Prism (geometry)

From Wikipedia, the free encyclopedia

For other uses, see Prism (disambiguation).

Set of uniform prisms

Type	uniform polyhedron
Faces	2 n-gons, n squares
Edges	3n
Vertices	2n
Vertex configuration	4.4.n
Symmetry group	D_nh
Dual polyhedron	bipyramids
Properties	convex, semi-regular vertex-uniform

In geometry, an n-sided prism is a polyhedron made of an n-sided polygonal base, a translated copy, and n faces joining corresponding sides. Thus these joining faces are parallelograms. All cross-sections parallel to the base faces are the same. A prism is a subclass of the prismatoids.

1 General, right and uniform prisms
2 Uniform prisms
3 Area and volume
4 Symmetry
5 Star prisms
6 External links

[edit] General, right and uniform prisms

A right prism is a prism in which the joining edges and faces are perpendicular to the base faces. This applies if the joining faces are rectangular.

In the case of a rectangular or square prism there may be ambiguity because some texts may mean a right rectangular-sided prism and a right square-sided prism.

The term uniform prism can be used for a right prism with square sides since such prisms are in the set of uniform polyhedra.

An n-prism, made of regular polygons ends and rectangle sides approaches a cylindrical solid as n approaches infinity.

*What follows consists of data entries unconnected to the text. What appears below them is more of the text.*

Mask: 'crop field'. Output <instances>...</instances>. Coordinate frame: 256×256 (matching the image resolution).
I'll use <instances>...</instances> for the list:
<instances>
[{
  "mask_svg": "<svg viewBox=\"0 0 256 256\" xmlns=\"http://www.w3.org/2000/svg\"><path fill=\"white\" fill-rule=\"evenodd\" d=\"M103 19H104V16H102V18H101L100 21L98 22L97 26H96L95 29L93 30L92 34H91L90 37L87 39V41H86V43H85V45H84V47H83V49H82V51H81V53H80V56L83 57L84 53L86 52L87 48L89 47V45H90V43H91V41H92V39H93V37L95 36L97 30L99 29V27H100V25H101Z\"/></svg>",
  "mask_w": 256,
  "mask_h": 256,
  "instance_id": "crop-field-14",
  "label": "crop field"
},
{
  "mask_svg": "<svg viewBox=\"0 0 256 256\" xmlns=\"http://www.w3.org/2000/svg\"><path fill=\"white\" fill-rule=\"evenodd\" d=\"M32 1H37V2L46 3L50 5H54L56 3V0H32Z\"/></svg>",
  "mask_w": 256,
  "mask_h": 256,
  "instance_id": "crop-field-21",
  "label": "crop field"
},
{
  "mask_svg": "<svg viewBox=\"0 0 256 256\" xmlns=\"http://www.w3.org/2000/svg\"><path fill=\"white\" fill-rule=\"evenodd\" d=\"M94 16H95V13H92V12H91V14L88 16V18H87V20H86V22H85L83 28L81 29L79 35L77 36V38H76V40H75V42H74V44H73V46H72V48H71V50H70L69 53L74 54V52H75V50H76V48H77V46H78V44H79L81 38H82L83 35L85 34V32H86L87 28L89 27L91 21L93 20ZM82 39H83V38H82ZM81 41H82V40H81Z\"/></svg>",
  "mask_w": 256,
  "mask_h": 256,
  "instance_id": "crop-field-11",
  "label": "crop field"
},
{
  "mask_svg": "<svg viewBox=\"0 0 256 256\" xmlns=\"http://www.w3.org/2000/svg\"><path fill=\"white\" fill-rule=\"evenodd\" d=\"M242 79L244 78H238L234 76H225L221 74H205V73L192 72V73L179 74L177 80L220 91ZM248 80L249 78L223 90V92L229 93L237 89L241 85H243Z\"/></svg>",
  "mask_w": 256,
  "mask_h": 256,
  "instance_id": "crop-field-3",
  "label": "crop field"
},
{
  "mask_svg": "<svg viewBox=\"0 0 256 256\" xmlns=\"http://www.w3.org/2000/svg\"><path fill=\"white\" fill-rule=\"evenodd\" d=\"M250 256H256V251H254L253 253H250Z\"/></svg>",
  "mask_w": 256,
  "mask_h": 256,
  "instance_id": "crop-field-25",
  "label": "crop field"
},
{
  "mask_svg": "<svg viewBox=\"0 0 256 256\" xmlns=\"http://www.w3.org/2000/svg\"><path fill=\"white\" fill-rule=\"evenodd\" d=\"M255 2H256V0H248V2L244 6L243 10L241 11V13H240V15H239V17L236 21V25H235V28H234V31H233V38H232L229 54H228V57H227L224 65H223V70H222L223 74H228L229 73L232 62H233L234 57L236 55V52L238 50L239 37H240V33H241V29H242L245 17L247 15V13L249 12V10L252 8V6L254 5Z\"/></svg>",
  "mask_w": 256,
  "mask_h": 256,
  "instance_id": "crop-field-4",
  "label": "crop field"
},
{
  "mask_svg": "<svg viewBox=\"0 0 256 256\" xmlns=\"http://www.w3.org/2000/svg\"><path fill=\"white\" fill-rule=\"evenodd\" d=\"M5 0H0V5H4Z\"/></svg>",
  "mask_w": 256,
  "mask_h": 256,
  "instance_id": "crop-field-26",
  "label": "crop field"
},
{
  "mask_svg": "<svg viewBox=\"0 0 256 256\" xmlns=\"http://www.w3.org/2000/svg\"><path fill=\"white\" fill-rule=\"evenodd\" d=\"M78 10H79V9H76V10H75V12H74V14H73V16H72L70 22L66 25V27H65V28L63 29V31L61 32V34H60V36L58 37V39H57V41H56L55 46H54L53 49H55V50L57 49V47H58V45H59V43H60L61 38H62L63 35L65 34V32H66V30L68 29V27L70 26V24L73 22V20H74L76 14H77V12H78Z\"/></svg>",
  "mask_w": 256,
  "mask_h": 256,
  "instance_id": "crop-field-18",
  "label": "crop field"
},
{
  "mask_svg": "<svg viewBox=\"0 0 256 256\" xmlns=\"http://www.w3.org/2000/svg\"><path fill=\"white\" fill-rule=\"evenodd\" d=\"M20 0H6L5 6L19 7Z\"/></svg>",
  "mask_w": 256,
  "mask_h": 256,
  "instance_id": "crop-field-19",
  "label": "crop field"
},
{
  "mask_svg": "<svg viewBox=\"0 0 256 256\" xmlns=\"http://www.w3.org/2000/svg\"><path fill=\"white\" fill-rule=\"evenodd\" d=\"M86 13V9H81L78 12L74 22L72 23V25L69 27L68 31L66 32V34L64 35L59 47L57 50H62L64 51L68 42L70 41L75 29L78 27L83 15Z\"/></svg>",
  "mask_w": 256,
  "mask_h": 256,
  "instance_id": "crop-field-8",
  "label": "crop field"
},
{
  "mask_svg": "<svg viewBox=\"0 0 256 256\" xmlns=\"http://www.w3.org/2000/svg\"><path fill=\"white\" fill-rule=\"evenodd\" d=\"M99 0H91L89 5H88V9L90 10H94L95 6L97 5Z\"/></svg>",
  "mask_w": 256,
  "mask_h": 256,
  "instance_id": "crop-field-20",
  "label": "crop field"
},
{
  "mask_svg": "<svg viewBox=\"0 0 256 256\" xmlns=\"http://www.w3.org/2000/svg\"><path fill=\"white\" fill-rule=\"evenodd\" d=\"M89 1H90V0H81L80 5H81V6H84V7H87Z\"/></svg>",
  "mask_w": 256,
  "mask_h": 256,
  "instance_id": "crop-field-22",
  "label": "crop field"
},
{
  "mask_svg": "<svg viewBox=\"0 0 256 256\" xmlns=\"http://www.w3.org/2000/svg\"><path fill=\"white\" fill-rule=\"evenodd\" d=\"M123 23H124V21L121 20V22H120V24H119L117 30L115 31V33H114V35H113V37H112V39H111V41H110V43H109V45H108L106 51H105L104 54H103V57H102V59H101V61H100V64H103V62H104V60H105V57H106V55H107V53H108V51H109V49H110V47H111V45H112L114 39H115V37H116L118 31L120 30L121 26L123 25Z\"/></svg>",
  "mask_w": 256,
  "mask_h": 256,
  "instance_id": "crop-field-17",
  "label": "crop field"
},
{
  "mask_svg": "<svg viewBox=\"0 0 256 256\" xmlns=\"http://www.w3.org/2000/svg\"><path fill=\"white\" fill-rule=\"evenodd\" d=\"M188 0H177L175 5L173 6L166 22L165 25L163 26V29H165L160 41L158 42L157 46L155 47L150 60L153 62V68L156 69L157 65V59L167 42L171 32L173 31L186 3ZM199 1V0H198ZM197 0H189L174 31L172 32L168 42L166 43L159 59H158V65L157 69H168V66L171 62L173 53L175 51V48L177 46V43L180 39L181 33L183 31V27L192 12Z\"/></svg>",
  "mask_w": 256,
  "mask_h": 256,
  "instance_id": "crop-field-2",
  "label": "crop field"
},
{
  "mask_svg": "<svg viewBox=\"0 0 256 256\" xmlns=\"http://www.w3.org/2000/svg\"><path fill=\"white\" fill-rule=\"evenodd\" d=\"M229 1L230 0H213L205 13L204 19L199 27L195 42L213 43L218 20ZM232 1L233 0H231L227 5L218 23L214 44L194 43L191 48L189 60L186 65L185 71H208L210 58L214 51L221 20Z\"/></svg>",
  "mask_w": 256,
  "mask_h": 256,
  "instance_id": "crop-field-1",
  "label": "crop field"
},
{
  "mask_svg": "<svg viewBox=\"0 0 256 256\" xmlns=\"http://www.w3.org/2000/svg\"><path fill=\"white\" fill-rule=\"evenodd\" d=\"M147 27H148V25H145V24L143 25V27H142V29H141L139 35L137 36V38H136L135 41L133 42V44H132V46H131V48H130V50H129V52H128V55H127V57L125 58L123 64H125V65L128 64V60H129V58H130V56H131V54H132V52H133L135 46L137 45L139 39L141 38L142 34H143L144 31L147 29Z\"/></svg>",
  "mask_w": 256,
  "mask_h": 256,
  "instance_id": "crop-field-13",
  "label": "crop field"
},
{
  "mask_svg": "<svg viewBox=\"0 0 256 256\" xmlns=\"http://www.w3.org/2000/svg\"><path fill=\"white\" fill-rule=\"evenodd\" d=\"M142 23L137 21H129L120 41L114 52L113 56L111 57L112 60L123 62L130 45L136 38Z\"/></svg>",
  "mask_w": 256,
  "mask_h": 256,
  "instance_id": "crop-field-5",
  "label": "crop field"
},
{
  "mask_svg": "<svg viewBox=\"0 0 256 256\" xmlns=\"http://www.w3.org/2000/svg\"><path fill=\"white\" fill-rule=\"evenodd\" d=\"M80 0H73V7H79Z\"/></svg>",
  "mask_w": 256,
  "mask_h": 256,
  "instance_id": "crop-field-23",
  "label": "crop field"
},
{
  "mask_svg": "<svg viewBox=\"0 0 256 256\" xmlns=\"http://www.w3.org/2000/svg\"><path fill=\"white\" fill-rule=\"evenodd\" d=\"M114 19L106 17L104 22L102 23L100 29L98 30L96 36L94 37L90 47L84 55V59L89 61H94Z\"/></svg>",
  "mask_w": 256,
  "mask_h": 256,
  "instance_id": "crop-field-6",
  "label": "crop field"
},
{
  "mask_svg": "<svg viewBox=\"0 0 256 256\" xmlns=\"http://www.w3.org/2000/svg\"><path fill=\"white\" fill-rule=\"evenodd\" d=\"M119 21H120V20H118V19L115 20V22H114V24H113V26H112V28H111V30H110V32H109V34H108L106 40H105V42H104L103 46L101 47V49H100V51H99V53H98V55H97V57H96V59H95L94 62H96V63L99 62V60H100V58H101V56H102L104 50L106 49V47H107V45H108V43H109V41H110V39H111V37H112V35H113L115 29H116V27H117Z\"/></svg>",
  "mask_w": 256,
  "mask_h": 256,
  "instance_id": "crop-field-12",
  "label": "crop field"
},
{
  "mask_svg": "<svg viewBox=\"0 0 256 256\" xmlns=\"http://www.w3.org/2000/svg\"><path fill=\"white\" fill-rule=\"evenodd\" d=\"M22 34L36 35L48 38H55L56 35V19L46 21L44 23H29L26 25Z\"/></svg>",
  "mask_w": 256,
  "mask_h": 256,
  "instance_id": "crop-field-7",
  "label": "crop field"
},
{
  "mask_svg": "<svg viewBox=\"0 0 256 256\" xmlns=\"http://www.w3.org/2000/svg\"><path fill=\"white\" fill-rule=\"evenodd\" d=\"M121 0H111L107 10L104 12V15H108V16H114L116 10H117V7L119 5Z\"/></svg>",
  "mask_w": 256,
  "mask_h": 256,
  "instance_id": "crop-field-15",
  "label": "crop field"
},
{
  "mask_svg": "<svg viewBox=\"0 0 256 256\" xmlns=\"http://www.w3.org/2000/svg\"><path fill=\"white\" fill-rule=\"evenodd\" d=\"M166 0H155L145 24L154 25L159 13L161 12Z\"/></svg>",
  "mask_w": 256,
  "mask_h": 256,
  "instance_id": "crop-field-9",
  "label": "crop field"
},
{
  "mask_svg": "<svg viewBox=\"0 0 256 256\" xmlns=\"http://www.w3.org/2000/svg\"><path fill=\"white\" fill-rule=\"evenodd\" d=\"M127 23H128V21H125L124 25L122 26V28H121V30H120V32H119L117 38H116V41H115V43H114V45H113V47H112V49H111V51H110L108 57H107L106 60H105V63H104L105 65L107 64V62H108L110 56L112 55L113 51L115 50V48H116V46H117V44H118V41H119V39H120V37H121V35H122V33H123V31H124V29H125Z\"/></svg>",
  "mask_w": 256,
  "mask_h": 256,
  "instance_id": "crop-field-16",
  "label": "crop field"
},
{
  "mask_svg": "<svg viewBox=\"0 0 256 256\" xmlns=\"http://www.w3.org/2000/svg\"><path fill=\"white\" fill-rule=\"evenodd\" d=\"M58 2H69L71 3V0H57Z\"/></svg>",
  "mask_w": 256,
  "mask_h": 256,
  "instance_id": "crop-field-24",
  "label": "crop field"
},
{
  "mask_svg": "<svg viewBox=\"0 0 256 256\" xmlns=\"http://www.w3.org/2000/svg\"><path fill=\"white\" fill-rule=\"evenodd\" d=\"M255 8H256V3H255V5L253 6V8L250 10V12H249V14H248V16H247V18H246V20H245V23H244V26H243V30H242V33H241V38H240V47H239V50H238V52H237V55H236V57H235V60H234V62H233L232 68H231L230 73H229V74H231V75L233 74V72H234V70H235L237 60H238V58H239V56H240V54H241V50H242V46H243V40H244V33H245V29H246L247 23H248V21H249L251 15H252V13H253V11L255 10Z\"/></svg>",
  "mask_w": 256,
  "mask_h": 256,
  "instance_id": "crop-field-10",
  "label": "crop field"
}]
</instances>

Right prisms with regular bases and equal edge lengths form one of the two infinite series of semiregular polyhedra, the other series being the antiprisms.

The dual of a uniform prism is a bipyramid.

A parallelepiped is a prism of which the base is a parallelogram, or equivalently a polyhedron with 6 faces which are all parallelograms.

A right rectangular prism is also called a cuboid, or informally a rectangular box. A right square prism is simply a square box, and may also be called a square cuboid.

[edit] Uniform prisms

4.4.3	4.4.4	4.4.5	4.4.6	...	4.4.8	...	4.4.10	...	4.4.12	4.4.N

[edit] Area and volume

The volume of a prism is the product of the area of the base and the distance between the two base faces (in the case of a non-right prism, note that this means the perpendicular distance).

[edit] Symmetry

The symmetry group of a right n-sided prism with regular base is D_nh of order 4n, except in the case of a cube, which has the larger symmetry group O_h of order 48, which has three versions of D_4h as subgroups. The rotation group is D_n of order 2n, except in the case of a cube, which has the larger symmetry group O of order 24, which has three versions of D₄ as subgroups.